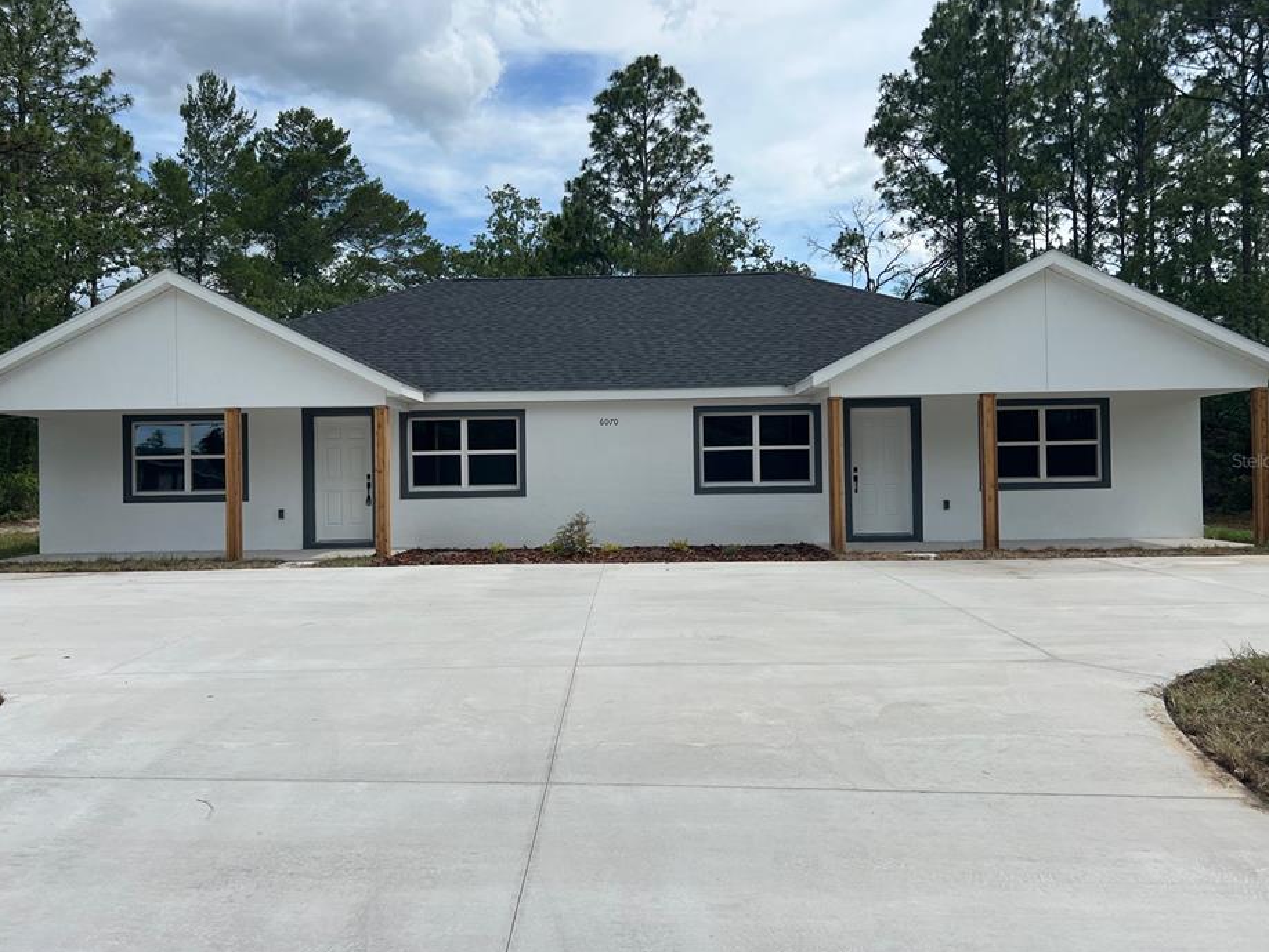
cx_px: 608
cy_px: 460
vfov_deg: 48.2
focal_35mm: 29
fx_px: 1063
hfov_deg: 61.6
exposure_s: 1/6211
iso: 50
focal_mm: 5.7
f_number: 1.5
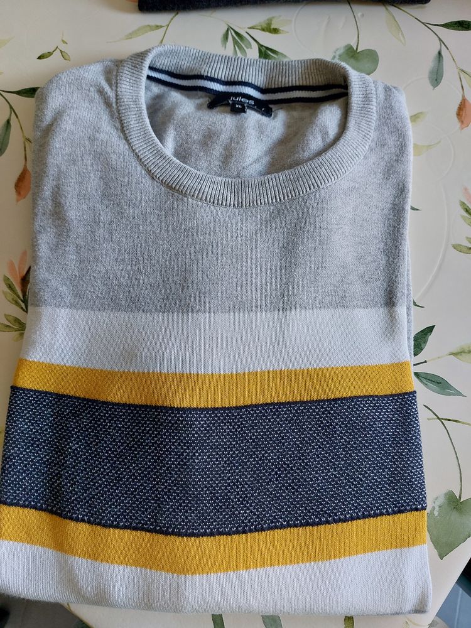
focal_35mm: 25
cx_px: 236
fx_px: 454
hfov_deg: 54.9
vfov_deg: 69.4
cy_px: 314
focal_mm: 5.23
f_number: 1.8
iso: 100
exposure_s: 1/50
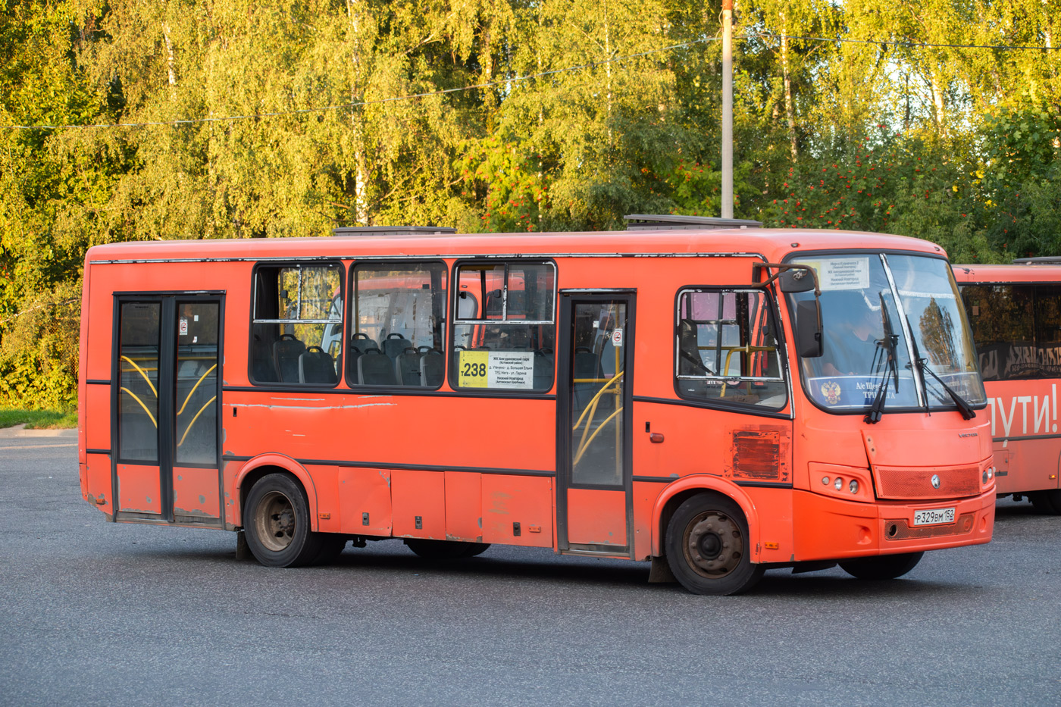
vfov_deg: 13.0
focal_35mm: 105
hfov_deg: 19.5
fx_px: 3094
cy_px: 354
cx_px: 530
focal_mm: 70
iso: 1800
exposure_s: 1/500
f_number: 6.3
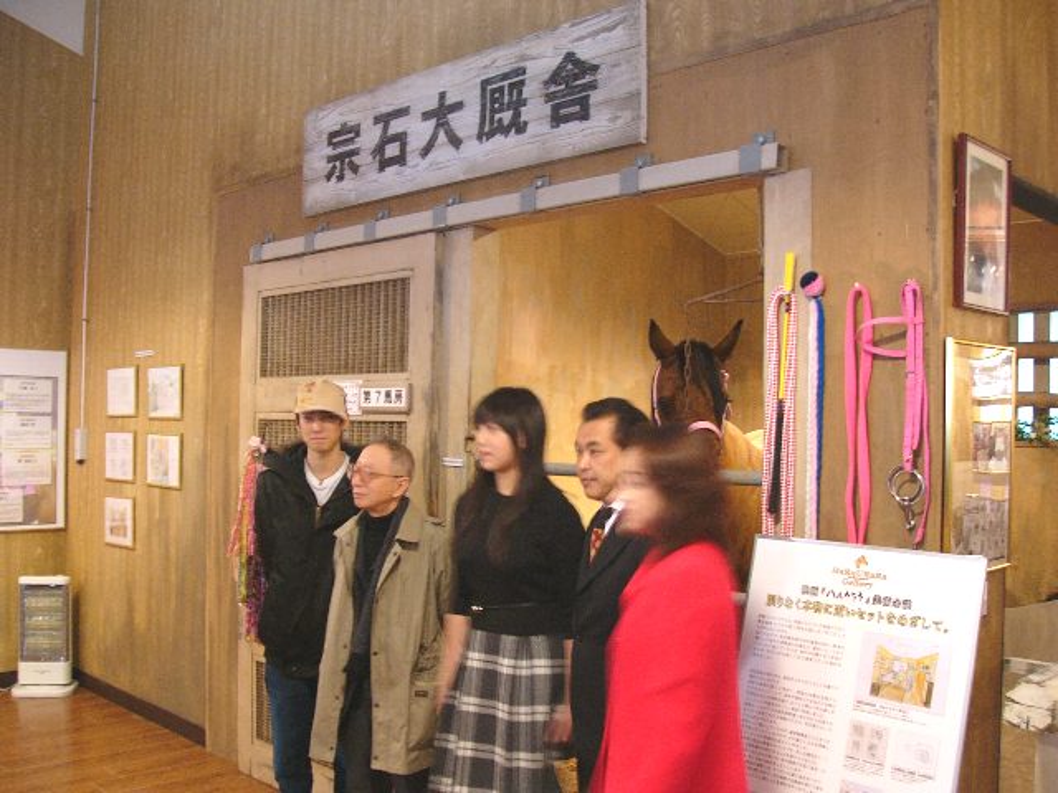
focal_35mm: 36
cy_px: 396
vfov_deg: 39.7
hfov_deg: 51.4
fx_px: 1100
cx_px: 529
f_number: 2.8
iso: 100
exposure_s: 1/4
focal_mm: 6
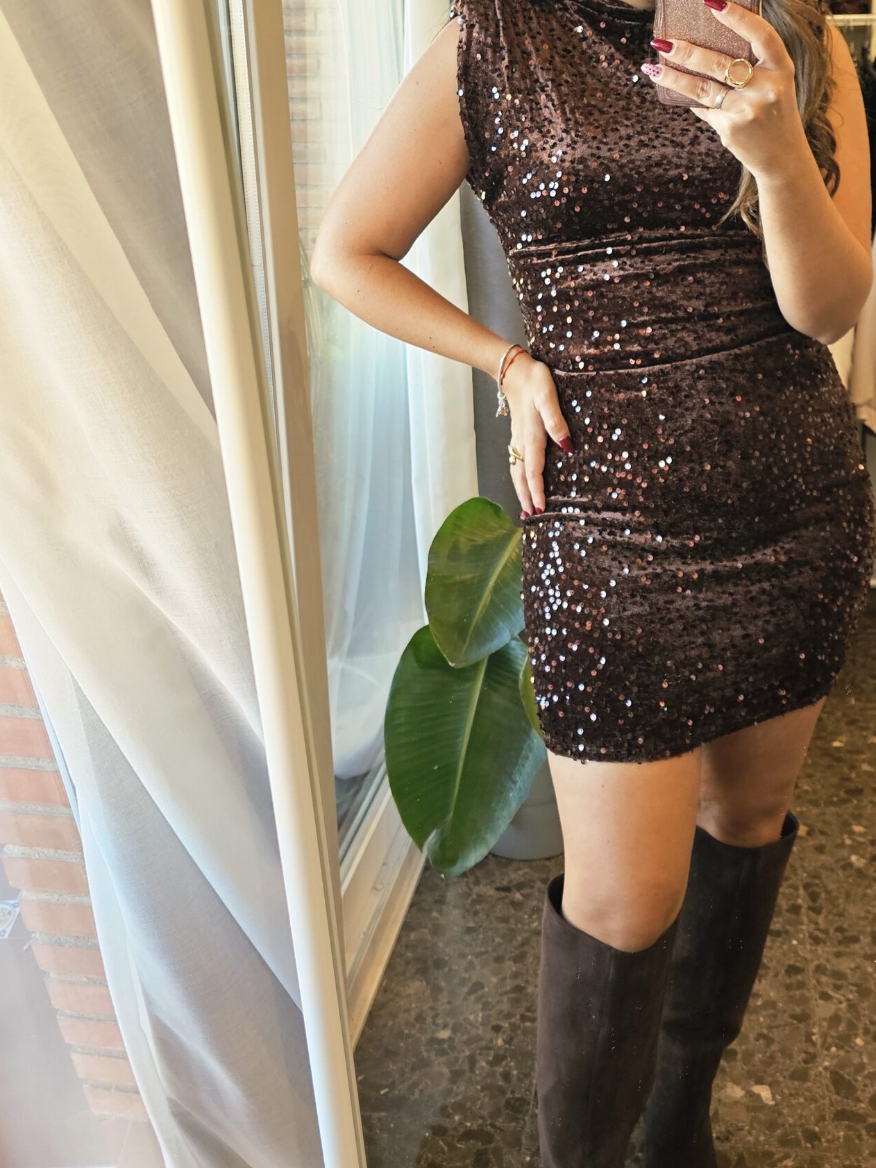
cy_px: 406
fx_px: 1181
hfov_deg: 40.4
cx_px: 559
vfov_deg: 51.8
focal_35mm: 35
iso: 320
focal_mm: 6.3
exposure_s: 1/142
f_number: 1.7
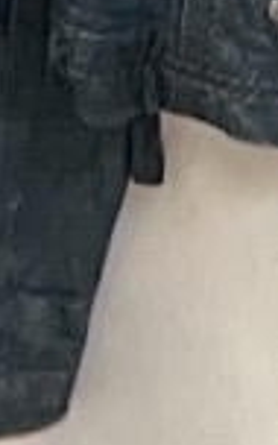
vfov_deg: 8.6
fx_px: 2461
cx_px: 664
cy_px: -902
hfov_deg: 6.2
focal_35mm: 203
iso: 64
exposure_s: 1/60
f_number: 1.6
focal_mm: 5.1
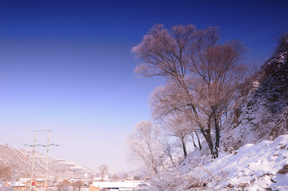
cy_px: 96
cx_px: 144
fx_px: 312
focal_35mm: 39
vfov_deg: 34.1
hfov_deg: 49.6
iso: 200
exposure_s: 1/160
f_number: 13
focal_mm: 26
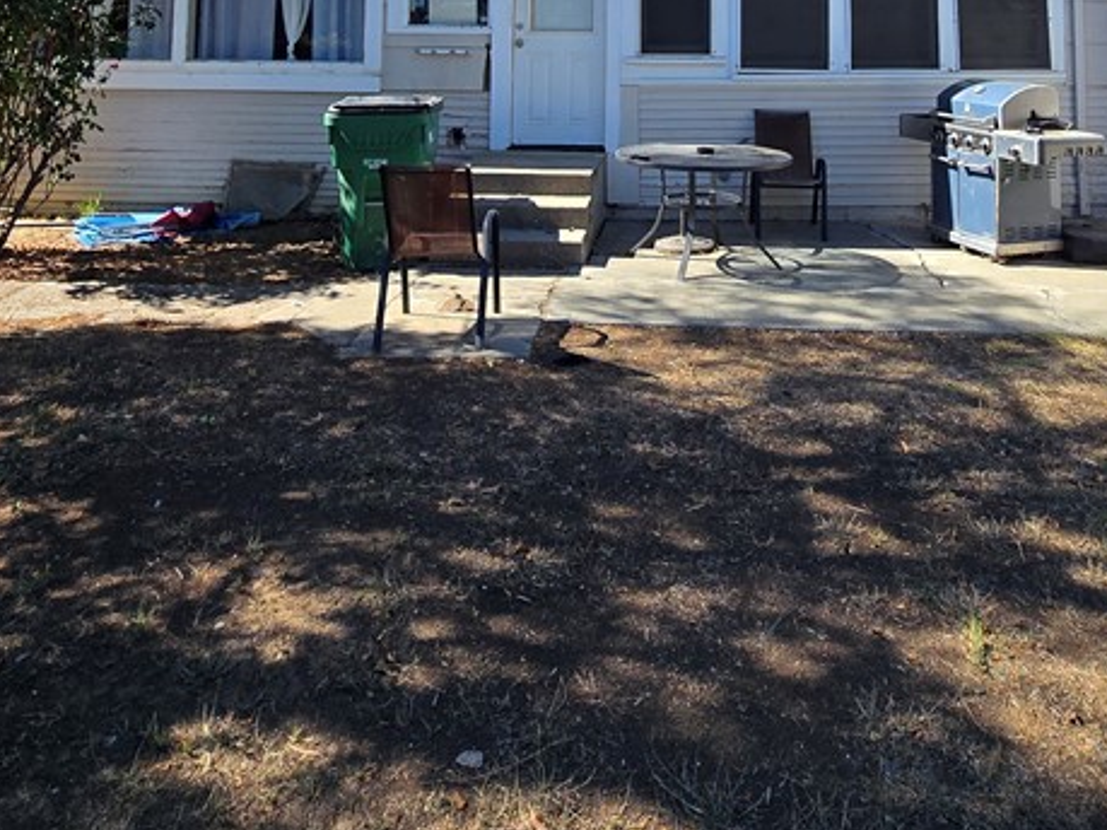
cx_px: 639
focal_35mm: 29
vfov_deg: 39.3
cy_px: -87
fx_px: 927
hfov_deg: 61.4
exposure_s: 1/1087
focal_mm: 2.2
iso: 50
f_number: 2.2
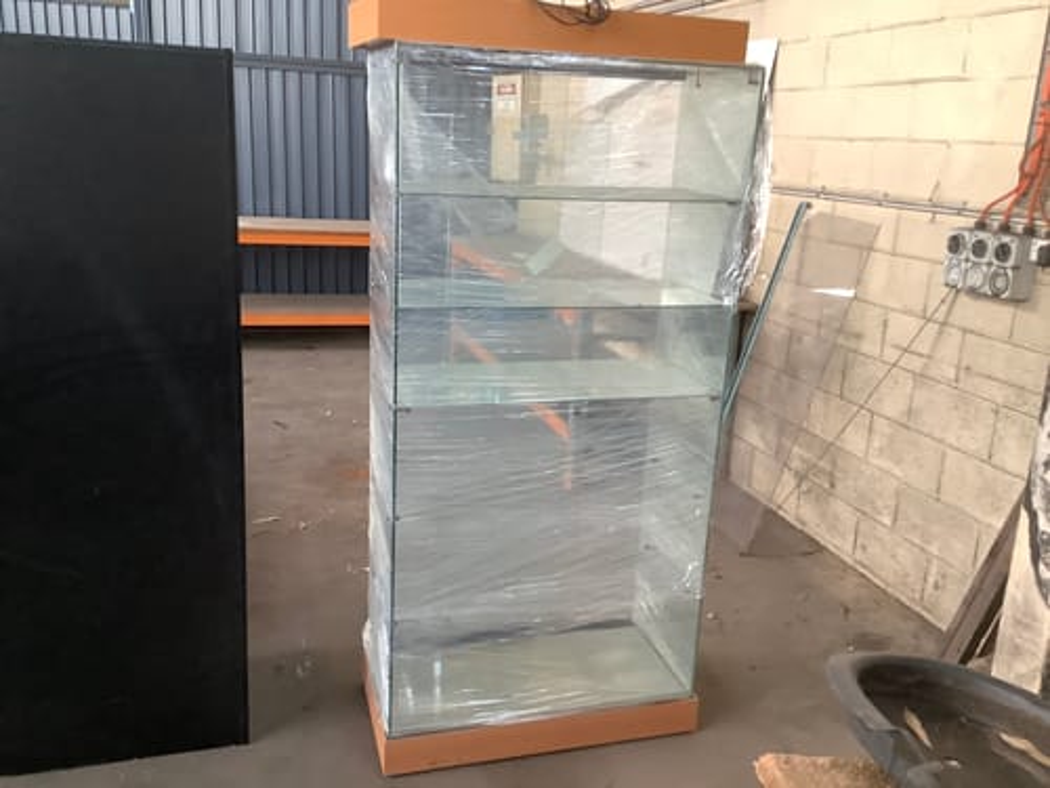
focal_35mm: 31
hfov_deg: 58.4
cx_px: 525
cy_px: 394
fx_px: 940
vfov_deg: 45.4
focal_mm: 3.3
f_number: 2.4
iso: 200
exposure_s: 1/50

**How to complete this task**
Pictures must be left out. Repeat exactly the lines from the one containing "exposure_s: 1/1087" through the final line of the data.

**Output for this exercise**
exposure_s: 1/1087
focal_mm: 2.2
iso: 50
f_number: 2.2
focal_35mm: 31
hfov_deg: 58.4
cx_px: 525
cy_px: 394
fx_px: 940
vfov_deg: 45.4
focal_mm: 3.3
f_number: 2.4
iso: 200
exposure_s: 1/50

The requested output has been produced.